_ACTIVITY_: Copy out, in full, each line of the records that contains the string "theme". Case counts.

*** Opening of SOURCE INFORMATION ***

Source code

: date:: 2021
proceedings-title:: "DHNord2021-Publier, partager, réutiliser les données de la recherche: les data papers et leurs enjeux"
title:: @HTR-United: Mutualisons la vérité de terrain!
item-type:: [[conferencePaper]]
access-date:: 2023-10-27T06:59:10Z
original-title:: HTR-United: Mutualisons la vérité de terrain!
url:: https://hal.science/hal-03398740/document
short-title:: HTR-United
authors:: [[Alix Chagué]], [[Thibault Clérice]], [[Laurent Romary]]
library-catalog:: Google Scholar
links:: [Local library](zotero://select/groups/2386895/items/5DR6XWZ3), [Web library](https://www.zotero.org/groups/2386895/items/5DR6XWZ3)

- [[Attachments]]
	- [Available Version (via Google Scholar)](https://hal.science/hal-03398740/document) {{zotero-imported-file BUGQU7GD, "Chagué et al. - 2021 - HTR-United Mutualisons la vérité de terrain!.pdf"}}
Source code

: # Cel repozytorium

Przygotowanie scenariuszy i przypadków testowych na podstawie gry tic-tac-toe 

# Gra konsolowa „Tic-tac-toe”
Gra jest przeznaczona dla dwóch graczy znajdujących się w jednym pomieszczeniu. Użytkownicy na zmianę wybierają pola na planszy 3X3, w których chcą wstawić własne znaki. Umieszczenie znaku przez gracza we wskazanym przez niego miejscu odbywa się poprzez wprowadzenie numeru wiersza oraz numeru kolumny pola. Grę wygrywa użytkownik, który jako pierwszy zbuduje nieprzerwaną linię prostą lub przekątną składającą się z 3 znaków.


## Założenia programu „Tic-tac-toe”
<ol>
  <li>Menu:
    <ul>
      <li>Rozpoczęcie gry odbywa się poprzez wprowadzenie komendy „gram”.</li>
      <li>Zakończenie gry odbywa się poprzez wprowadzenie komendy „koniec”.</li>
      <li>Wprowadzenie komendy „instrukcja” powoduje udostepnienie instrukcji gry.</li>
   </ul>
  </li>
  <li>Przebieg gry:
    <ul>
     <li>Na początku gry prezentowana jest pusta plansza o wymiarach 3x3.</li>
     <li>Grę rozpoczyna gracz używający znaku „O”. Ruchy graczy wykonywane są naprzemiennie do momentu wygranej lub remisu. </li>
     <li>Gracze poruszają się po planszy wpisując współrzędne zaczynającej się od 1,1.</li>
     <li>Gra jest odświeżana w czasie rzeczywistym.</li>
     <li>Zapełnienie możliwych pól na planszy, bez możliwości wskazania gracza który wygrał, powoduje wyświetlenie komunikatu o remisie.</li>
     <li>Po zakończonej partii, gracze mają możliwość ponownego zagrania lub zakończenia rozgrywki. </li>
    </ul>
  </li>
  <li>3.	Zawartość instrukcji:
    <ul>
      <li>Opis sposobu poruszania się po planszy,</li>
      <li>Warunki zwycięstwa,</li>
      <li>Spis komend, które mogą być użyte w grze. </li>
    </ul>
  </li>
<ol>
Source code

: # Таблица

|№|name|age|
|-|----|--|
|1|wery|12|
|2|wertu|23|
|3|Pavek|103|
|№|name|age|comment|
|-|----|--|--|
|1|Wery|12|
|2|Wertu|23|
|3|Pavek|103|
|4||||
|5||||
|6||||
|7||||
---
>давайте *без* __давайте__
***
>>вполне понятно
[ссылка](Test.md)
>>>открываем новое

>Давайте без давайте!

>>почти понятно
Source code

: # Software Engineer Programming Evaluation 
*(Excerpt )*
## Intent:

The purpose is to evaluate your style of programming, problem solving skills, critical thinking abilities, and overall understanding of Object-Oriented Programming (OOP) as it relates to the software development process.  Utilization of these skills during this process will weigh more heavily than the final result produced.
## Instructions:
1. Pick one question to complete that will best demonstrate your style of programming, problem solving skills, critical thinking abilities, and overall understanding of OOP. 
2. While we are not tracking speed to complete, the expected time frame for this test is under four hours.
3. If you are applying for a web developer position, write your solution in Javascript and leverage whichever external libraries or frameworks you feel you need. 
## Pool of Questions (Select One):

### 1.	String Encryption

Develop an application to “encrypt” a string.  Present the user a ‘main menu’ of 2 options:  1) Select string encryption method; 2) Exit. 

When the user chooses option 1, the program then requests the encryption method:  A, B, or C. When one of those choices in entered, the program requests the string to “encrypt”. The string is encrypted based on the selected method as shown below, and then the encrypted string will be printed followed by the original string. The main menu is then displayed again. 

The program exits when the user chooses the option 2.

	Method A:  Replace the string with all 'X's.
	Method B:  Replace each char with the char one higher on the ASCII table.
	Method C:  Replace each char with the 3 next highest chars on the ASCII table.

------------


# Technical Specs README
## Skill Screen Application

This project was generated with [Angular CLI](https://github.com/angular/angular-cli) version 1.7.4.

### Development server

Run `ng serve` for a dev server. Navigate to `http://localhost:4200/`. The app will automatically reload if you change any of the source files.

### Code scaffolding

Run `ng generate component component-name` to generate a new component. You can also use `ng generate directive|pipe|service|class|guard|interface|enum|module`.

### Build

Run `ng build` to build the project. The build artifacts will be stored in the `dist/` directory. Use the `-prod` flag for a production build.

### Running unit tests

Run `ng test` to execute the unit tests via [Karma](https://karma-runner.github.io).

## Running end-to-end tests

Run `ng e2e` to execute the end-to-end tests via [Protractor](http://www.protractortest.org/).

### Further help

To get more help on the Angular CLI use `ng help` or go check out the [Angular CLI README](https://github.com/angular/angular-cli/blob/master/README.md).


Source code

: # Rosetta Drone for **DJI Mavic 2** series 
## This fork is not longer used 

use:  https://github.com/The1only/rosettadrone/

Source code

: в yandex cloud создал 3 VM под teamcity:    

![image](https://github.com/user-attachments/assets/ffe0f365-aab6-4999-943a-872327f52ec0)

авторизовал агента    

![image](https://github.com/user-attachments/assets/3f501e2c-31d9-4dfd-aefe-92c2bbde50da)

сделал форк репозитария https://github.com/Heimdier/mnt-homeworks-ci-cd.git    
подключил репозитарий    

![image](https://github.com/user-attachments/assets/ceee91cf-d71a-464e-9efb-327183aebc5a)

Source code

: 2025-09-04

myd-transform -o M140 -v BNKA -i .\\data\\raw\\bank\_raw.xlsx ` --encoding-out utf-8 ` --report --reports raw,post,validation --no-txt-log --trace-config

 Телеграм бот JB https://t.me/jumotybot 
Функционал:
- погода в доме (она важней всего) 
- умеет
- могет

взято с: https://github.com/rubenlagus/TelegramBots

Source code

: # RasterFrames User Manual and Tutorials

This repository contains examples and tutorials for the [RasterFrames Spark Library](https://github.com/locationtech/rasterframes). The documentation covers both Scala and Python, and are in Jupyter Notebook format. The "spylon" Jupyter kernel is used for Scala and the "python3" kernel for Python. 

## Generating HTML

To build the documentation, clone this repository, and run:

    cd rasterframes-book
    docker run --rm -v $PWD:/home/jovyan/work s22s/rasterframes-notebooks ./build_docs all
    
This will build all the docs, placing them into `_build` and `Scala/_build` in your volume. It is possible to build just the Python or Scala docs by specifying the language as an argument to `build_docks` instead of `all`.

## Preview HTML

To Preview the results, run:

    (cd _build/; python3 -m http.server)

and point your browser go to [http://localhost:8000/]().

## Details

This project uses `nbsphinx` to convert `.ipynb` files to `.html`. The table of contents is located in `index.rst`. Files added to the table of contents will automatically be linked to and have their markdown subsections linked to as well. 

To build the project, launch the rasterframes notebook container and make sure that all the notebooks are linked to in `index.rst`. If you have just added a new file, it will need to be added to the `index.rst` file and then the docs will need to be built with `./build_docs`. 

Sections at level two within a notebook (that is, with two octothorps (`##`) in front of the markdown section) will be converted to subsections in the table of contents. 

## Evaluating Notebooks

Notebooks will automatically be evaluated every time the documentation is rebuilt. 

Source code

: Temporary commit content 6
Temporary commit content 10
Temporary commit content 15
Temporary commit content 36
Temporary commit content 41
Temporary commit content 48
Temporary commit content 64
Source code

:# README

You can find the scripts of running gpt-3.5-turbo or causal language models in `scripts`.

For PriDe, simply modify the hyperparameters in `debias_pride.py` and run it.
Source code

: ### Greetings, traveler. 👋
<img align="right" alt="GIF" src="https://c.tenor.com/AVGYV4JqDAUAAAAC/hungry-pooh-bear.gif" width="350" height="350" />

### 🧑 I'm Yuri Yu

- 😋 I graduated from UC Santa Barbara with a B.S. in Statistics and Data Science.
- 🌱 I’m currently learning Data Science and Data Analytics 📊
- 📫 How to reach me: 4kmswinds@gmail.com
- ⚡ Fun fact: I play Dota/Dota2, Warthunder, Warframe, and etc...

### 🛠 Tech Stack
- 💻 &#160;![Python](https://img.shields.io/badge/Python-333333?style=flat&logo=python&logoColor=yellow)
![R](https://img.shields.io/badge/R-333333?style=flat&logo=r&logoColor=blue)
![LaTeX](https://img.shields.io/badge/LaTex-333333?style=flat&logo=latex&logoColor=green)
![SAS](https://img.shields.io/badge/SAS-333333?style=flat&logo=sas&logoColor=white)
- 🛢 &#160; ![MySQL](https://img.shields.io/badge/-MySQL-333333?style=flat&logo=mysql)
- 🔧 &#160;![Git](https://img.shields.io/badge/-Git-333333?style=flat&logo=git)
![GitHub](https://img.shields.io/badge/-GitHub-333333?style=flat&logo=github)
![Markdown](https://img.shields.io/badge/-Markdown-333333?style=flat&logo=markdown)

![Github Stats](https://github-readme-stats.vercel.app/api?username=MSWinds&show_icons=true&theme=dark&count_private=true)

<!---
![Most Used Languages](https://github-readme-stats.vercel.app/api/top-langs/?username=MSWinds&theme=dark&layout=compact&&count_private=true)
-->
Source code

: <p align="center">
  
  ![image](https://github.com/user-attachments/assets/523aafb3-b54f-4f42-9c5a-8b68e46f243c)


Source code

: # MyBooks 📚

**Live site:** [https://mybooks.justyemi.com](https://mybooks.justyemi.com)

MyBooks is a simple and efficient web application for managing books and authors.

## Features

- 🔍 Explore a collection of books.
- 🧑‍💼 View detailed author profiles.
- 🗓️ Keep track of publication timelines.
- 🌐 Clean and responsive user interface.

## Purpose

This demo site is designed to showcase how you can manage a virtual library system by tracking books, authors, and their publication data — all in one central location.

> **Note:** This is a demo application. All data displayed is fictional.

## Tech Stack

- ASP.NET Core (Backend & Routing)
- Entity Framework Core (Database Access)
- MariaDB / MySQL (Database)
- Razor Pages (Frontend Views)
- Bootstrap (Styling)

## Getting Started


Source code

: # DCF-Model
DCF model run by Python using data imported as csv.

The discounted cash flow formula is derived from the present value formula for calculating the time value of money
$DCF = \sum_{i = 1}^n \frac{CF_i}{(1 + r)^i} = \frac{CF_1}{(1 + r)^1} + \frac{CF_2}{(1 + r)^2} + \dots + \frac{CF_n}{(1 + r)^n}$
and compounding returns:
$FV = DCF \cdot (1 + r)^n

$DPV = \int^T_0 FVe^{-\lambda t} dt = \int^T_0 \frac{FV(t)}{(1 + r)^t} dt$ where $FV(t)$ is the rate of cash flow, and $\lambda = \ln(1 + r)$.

*** Close of SOURCE INFORMATION ***

_RESPONSE BELOW_:
![Github Stats](https://github-readme-stats.vercel.app/api?username=MSWinds&show_icons=true&theme=dark&count_private=true)
![Most Used Languages](https://github-readme-stats.vercel.app/api/top-langs/?username=MSWinds&theme=dark&layout=compact&&count_private=true)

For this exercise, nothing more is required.